Luxury automaker Rolls-Royce has described recent creation as a car designed for the “post-opulent” world.
“In the middle of this coronavirus pandemic, and as the market continues to evolve, it has been the product that really started to show us a new phase of Rolls-Royce, focusing onto the post-opulence era,” Rolls-Royce Motor Cars Americas CEO Martin Fritsches said. “And obviously, we’ve been able to embed all of the technology features, but in a more subtle, and let’s say, ‘less opulent’ way.”
For the automaker, a delay in production for the new Ghost, ‘entry-level’ Rolls-Royce, wasn’t an option. After 2019, the momentum had to be maintained, and the luxury market wasn’t going to wait. Car sales, even at the top end, have been steadily climbing higher amid clear economic contraction and increasing unemployment rates.

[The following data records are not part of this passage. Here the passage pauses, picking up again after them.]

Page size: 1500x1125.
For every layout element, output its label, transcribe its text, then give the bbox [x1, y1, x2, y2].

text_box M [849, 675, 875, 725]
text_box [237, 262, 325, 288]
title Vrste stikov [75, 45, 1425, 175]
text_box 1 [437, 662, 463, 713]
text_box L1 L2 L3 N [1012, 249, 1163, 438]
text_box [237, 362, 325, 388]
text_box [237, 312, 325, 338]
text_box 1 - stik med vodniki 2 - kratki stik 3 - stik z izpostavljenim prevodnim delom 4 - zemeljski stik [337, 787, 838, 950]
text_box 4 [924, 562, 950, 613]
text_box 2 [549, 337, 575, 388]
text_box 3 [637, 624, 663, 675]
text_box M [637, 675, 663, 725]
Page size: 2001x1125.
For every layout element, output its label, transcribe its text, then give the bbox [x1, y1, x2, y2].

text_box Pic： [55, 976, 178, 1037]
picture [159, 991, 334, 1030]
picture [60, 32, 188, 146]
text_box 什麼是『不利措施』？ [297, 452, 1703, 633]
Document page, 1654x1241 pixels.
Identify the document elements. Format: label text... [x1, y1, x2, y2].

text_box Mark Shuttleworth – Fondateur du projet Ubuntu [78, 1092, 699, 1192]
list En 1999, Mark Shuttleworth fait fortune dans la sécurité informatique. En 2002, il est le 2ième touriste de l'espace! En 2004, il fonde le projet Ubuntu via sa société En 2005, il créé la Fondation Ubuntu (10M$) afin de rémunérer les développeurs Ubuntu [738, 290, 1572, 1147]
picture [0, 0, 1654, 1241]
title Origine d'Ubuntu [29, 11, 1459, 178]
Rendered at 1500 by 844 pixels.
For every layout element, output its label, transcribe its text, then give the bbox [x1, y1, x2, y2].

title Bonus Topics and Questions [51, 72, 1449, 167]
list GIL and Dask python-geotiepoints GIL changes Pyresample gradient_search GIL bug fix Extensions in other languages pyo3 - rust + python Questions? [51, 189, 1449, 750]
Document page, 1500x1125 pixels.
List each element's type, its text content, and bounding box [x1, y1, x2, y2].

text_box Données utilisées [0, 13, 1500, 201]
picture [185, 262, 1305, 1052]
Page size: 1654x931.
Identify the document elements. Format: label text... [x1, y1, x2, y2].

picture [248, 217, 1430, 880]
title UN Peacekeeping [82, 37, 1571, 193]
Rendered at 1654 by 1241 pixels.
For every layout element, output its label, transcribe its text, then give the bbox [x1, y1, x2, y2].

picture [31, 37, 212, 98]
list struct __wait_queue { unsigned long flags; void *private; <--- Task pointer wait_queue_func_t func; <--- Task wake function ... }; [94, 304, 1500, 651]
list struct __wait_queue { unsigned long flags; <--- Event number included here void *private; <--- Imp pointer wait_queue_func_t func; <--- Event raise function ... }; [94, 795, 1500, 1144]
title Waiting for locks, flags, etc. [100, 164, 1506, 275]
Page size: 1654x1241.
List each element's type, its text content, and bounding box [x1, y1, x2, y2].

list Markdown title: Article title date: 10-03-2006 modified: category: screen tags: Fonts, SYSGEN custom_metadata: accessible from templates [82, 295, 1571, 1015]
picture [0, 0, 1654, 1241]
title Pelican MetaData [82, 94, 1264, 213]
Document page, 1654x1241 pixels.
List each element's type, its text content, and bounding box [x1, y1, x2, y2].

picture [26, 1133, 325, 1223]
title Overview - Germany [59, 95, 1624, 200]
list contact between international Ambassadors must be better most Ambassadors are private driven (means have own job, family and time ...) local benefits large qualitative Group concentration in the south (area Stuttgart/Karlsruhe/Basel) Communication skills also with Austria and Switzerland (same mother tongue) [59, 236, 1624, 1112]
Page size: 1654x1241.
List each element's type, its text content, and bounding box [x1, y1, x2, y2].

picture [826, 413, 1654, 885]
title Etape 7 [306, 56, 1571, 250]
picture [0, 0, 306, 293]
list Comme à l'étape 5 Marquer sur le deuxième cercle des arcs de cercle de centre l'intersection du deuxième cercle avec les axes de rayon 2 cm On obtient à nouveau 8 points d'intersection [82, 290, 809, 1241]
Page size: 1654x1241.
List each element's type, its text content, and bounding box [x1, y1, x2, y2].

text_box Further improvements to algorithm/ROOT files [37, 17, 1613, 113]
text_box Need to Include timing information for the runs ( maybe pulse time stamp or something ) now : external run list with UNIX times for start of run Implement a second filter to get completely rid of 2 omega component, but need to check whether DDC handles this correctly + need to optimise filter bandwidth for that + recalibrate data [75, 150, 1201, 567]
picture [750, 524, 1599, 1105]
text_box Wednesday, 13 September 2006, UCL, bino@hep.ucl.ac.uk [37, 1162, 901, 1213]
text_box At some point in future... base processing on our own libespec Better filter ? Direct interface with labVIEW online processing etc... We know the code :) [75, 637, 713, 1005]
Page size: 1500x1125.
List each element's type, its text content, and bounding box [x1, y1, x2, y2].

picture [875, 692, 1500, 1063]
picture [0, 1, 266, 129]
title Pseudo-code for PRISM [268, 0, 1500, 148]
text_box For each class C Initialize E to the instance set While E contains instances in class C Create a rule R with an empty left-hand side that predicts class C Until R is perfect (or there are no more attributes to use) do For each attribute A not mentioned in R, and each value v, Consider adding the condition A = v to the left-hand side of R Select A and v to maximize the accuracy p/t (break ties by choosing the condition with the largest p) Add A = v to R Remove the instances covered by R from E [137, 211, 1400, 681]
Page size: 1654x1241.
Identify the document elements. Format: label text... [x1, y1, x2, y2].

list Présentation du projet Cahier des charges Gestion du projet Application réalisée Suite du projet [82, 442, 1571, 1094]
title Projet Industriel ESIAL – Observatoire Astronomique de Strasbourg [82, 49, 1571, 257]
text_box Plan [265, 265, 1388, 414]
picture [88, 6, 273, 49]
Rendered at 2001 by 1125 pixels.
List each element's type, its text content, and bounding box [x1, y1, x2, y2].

“Our customer base not only is changing, it’s becoming more and more young,” Fritsches says. “They are absolutely very demanding.”
He says the new Ghost is a direct response to Rolls-Royce’s evolving high-end consumer. These younger clients are progressively going the bespoke route with customized requests “dramatically” increasing, he described.
With the Ghost being Rolls’ most well-known product, its success is paramount for the automaker’s North American aspirations.
“With our current product lineup and further encouraging the customization and the … personalized approach, our trend is to continue expanding our business here, particularly in the U.S., but also markets like Canada,” Fritsches said.
It was no secret that the outgoing Ghost required some update given it was last updated in 2014 and it needed to get back on par with the latest and greatest in terms of tech, comfort, and aesthetics.